One important edge case is k = 1. In this scenario, only the first stick can be visible. The tallest stick must therefore appear first, otherwise another stick would become visible before it. A buggy implementation might incorrectly count additional permutations. The DP handles this naturally through the recurrence, and the resulting values match (n - 1)!.
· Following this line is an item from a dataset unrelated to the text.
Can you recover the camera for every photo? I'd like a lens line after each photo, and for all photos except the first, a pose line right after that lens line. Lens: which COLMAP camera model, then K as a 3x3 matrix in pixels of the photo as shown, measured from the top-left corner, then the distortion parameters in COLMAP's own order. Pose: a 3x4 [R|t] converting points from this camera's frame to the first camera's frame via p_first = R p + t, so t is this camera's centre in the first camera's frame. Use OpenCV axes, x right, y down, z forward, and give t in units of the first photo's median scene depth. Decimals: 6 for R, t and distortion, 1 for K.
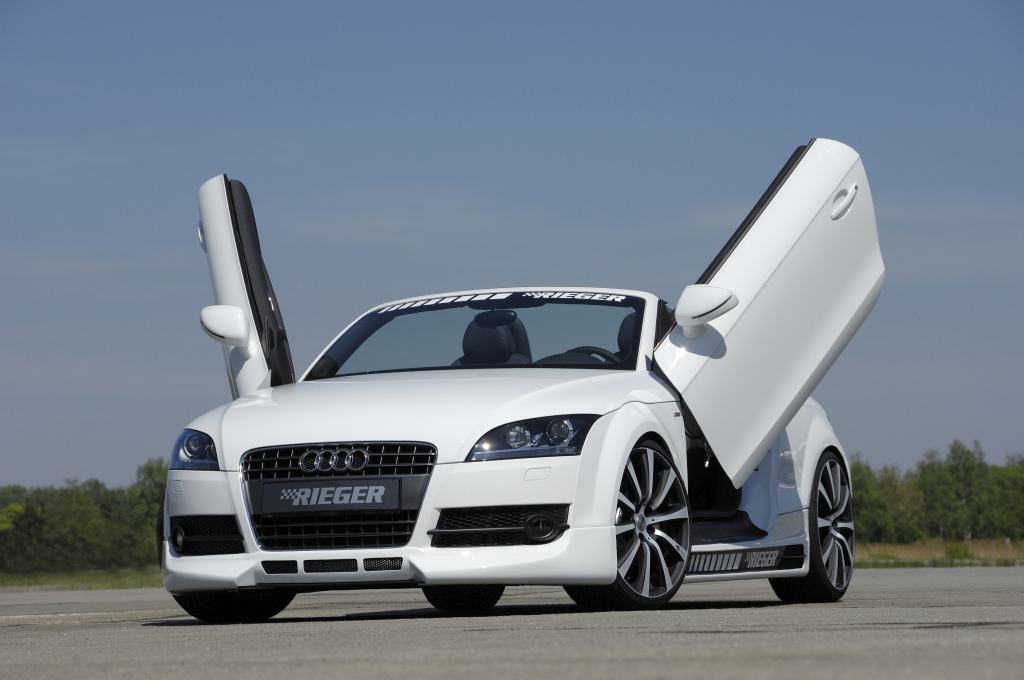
lens RADIAL K [[3893.6, 0, 507.9], [0, 3893.6, 346.2], [0, 0, 1]] dist [0.669887, 0.000000]
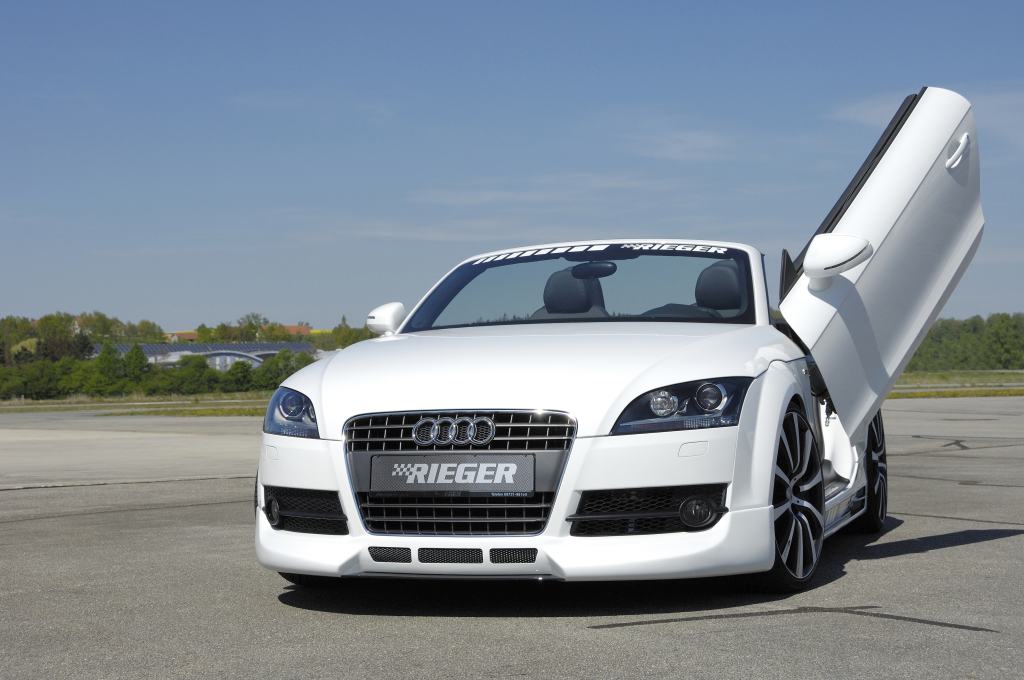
lens RADIAL K [[1885.4, 0, 521.1], [0, 1885.4, 340.0], [0, 0, 1]] dist [0.325954, 0.000000]
pose [[0.998986, 0.005458, 0.044691, -0.047967], [-0.006595, 0.999657, 0.025329, -0.001497], [-0.044537, -0.025598, 0.998680, 0.574498]]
Another critical edge case is k = n. Every stick must be visible, which means the arrangement must be strictly increasing. There is exactly one valid arrangement. The recurrence correctly preserves this property because every new largest stick must be inserted at the front-visible position.

The smallest input, n = 1 and k = 1, is also important. Without a proper base case, the recurrence would reference invalid states and produce zero instead of one. Initializing dp[1][1] = 1 ensures the DP builds correctly from the smallest valid configuration.

A subtle edge case involves modulo arithmetic. Intermediate multiplication values can become extremely large, especially near n = 1000. Without taking modulo after multiplication and addition, integer overflow could occur in languages like Go. The implementation avoids this by applying modulo consistently during every transition.